- _Gelesenes anwenden_:
**a.** Übertragen Sie den folgenden Satz aus dem Beitrag über Schriftsysteme ins Englische: „Segmentale Schriften heißen so, weil jedes der verwendeten Zeichen/Buchstaben i.d.R. einen einzigen, ganz bestimmten Laut in der Sprache wiedergibt.“
**b.** Schreiben Sie den Beitrag über Schriftsysteme für Kunstsprachen im Anschluss an seinen letzten Satz weiter.

- _Auszug zum Lesen_:

Nachdem wir uns im letzten Conlanging-Beitrag mit der Wiedergaben unserer Kunstsprache im Buch beschäftigt haben, soll es heute darum gehen, eine ganz eigene Schrift zu entwickeln. Dazu schauen wir uns am besten zunächst einmal an, welche Schriftsysteme es eigentlich in den Sprachen der Welt so gibt.
Wie auch sonst dient dieser Beitrag als einfache Einführung, der nur einen groben Überblick verschaffen und als Anregung für die Entwicklung des eigenen Schriftsystems dienen soll.
Beginnen wir zunächst einfach mit den Schriftsystemen, mit denen wir alle am vertrautesten sind:
Segmentale Schriften
Segmentale Schriften heißen so, weil jedes der verwendeten Zeichen/Buchstaben i.d.R. einen einzigen, ganz bestimmten Laut in der Sprache wiedergibt. Es wird zwischen zwei segmentalen Schriftsystemen unterschieden.
1. Alphabetische Schrift
Das ist das, was wir jeden Tag benutzen. Konsonanten und Vokale haben eigene, unabhängig voneinander geschriebene Zeichen, die auf der selben gedachten Linie notiert werden (wie in der Grundschule – erinnert ihr euch noch an die tollen Schreibübungshefte mit den vielen Linien, die uns anzeigten, wo die Buchstaben zu stehen hatten?). Alphabetschriften sind z.B. Lateinisch, Griechisch und Kyrillisch
Hier sehen wir ein Beispiel dafür, wie eine alphabetische Schrift aussehen kann.

- _Bereitgestellte Auflistung_:
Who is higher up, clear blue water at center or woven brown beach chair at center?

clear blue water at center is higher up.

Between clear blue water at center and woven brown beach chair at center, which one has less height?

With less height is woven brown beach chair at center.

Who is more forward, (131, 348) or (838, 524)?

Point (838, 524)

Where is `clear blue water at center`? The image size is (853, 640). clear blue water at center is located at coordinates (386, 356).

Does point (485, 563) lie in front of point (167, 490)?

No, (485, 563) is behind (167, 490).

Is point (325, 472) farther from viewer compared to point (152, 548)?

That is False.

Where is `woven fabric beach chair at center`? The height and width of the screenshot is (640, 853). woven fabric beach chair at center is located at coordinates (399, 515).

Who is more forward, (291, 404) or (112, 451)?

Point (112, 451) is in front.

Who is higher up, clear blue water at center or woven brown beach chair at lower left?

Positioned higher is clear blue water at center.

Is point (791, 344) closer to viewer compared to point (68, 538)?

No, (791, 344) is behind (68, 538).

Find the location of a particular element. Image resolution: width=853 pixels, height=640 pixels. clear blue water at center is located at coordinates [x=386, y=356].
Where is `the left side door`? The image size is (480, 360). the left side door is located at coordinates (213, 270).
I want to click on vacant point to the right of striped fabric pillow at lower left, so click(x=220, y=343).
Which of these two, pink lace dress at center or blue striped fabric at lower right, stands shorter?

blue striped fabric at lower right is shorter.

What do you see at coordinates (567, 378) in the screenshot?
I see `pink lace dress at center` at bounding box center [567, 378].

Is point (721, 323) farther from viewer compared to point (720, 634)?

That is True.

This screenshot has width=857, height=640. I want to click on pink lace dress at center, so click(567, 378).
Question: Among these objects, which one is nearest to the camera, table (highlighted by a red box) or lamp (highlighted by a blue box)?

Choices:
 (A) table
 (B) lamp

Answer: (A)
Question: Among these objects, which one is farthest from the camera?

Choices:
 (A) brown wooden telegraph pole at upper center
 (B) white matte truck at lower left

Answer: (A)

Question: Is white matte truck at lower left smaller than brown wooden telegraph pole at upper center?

- _Lösungen der Aufgaben_:
**a.** Segmental scripts are so called because each of the characters/letters used generally represents a single, very specific sound in the language.

**b.**
Anmerkung: Nicht immer gibt es in Alphabetschriften eine 1-zu-1-Korrelation zwischen Buchstabe/Zeichen und Laut. Manchmal werden zwei oder mehr Buchstaben kombiniert, um einen Laut aus dem Lautinventar der Sprache wiederzugeben (z.B. dt. „sch“, „ch“, engl. „th“).
2. Konsonantenschrift
In diesem Schriftsystem werden Konsonaten ein wenig bevorzugt. Sie werden auf der gedachten Hauptlinie geschrieben, und entweder werden die Vokale gar nicht notiert, oder sie werden über oder auch unter den Konsonanten markiert. Semitische Schriften und auch Elbisch sind typische Konsonantenschriften.
Hr shn wr n Bsp dfr, w n Knsntnschrft hn Vkl sshn knn.
Ḧˑr sˑhˑn ẅr ˑ̈n Bˑ̈sp̈ˑl d̃f̼r, ẅˑ ˑ̈nˑ K̥ns̥ñtˑnschr̈ft m̈t V̥k̃lzˑ̈chˑn s̃̽sˑhˑn k̃nn.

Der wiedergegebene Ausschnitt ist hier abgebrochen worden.